» **WHAT THE EXERCISE ASKS**
Reproduce every record exactly as given.

» **INFORMATION PROVIDED**
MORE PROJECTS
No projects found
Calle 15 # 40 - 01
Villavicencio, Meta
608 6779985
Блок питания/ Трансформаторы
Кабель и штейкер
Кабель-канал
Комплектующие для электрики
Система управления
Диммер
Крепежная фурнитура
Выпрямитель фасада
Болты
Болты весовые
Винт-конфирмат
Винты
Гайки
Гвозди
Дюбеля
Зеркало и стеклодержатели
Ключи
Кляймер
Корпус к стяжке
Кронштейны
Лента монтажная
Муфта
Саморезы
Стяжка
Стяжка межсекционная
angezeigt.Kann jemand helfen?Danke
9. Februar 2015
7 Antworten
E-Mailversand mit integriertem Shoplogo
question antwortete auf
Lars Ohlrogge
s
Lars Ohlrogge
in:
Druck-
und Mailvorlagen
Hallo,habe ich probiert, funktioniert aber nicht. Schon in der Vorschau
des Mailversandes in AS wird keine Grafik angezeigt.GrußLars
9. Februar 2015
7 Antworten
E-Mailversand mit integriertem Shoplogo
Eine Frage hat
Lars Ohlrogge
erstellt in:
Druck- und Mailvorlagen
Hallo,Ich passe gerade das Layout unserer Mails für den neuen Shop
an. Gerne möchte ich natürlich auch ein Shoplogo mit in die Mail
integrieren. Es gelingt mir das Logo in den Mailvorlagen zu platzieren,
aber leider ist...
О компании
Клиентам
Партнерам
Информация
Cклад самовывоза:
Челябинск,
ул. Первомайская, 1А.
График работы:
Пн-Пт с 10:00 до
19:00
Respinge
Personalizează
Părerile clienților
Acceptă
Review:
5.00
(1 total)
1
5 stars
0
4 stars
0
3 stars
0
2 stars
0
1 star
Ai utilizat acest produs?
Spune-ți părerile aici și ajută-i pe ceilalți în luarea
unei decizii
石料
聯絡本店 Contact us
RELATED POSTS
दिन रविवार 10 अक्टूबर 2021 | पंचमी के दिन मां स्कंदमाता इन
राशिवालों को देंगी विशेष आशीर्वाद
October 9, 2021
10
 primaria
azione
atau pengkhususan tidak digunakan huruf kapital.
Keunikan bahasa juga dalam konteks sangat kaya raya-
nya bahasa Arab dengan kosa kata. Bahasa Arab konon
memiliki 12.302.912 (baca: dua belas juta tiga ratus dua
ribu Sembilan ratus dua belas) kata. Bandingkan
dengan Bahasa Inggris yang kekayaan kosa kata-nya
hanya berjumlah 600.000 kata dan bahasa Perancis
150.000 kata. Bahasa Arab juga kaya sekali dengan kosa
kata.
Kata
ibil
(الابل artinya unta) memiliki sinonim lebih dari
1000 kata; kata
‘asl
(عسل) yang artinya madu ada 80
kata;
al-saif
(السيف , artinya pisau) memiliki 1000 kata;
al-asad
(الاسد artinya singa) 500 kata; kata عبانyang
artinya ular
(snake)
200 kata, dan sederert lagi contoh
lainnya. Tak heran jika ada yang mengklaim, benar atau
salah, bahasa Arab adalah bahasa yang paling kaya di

» **OUTPUT BELOW**
MORE PROJECTS
No projects found
Calle 15 # 40 - 01
Villavicencio, Meta
608 6779985
Блок питания/ Трансформаторы
Кабель и штейкер
Кабель-канал
Комплектующие для электрики
Система управления
Диммер
Крепежная фурнитура
Выпрямитель фасада
Болты
Болты весовые
Винт-конфирмат
Винты
Гайки
Гвозди
Дюбеля
Зеркало и стеклодержатели
Ключи
Кляймер
Корпус к стяжке
Кронштейны
Лента монтажная
Муфта
Саморезы
Стяжка
Стяжка межсекционная
angezeigt.Kann jemand helfen?Danke
9. Februar 2015
7 Antworten
E-Mailversand mit integriertem Shoplogo
question antwortete auf
Lars Ohlrogge
s
Lars Ohlrogge
in:
Druck-
und Mailvorlagen
Hallo,habe ich probiert, funktioniert aber nicht. Schon in der Vorschau
des Mailversandes in AS wird keine Grafik angezeigt.GrußLars
9. Februar 2015
7 Antworten
E-Mailversand mit integriertem Shoplogo
Eine Frage hat
Lars Ohlrogge
erstellt in:
Druck- und Mailvorlagen
Hallo,Ich passe gerade das Layout unserer Mails für den neuen Shop
an. Gerne möchte ich natürlich auch ein Shoplogo mit in die Mail
integrieren. Es gelingt mir das Logo in den Mailvorlagen zu platzieren,
aber leider ist...
О компании
Клиентам
Партнерам
Информация
Cклад самовывоза:
Челябинск,
ул. Первомайская, 1А.
График работы:
Пн-Пт с 10:00 до
19:00
Respinge
Personalizează
Părerile clienților
Acceptă
Review:
5.00
(1 total)
1
5 stars
0
4 stars
0
3 stars
0
2 stars
0
1 star
Ai utilizat acest produs?
Spune-ți părerile aici și ajută-i pe ceilalți în luarea
unei decizii
石料
聯絡本店 Contact us
RELATED POSTS
दिन रविवार 10 अक्टूबर 2021 | पंचमी के दिन मां स्कंदमाता इन
राशिवालों को देंगी विशेष आशीर्वाद
October 9, 2021
10
 primaria
azione
atau pengkhususan tidak digunakan huruf kapital.
Keunikan bahasa juga dalam konteks sangat kaya raya-
nya bahasa Arab dengan kosa kata. Bahasa Arab konon
memiliki 12.302.912 (baca: dua belas juta tiga ratus dua
ribu Sembilan ratus dua belas) kata. Bandingkan
dengan Bahasa Inggris yang kekayaan kosa kata-nya
hanya berjumlah 600.000 kata dan bahasa Perancis
150.000 kata. Bahasa Arab juga kaya sekali dengan kosa
kata.
Kata
ibil
(الابل artinya unta) memiliki sinonim lebih dari
1000 kata; kata
‘asl
(عسل) yang artinya madu ada 80
kata;
al-saif
(السيف , artinya pisau) memiliki 1000 kata;
al-asad
(الاسد artinya singa) 500 kata; kata عبانyang
artinya ular
(snake)
200 kata, dan sederert lagi contoh
lainnya. Tak heran jika ada yang mengklaim, benar atau
salah, bahasa Arab adalah bahasa yang paling kaya di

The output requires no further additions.